A ramp is going down along the side of an elevated plaza.  At a point where the plaza is 30” above the surface of the ramp, a guardrail is provided on the plaza level.  From the point of zero elevation (plaza / start of ramp) to the start of the guardrail on the plaza there is nothing but the ramp’s handrail.  To clear the plaza’s vertical surface the handrail must have a 1 ½” clearance.  The clearance would produce an open space where the plaza’s guardrail is not extended to.  Is edge protection required for the plaza’s edge along the ramp’s abutment to the plaza?

I could only find references to edge protection for ramps.  Does anyone know of chapter and verse this is addressed in the IBC 2006, A117.1-2003 or 2010 ADA?


----------



## mark handler (Jul 14, 2011)

> Is edge protection required for the plaza’s edge along the ramp’s abutment to the plaza?


Yes







2010 ADAAG

405.9 Edge Protection. Edge protection complying with 405.9.1 or 405.9.2 shall be provided on each side of ramp runs and at each side of ramp landings.

EXCEPTIONS:

1. Edge protection shall not be required on ramps that are not required to have handrails and have sides complying with 406.3.

 2. Edge protection shall not be required on the sides of ramp landings serving an adjoining ramp run or stairway.

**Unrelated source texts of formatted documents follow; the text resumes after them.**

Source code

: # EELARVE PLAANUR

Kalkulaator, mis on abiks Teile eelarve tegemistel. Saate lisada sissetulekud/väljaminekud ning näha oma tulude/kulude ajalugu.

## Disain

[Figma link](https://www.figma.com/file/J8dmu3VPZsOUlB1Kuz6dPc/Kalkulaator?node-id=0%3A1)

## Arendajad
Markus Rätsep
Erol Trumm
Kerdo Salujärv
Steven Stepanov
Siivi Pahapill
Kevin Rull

 3. Edge protection shall not be required on the sides of ramp landings having a vertical drop-off of 1/2 inch (13 mm) maximum within 10 inches (255 mm) horizontally of the minimum landing area specified in 405.7.


----------



## Examiner (Jul 14, 2011)

The wording is only addressing conditions on the ramp and the ramp's landing.  The plaza's edge is above the ramp's run and is not the ramp's landing at the sides.  So, does the edge protection, by the wording of the section, apply at locations that are not on the ramp or on the ramp's landing?  The plaza's edges are protected with guardrailing except at the location when the ramps surface is less than 30" below the plaza's surface.  Are we assuming that _"each side of ramp runs"_ will include surfaces above the ramp surface?


----------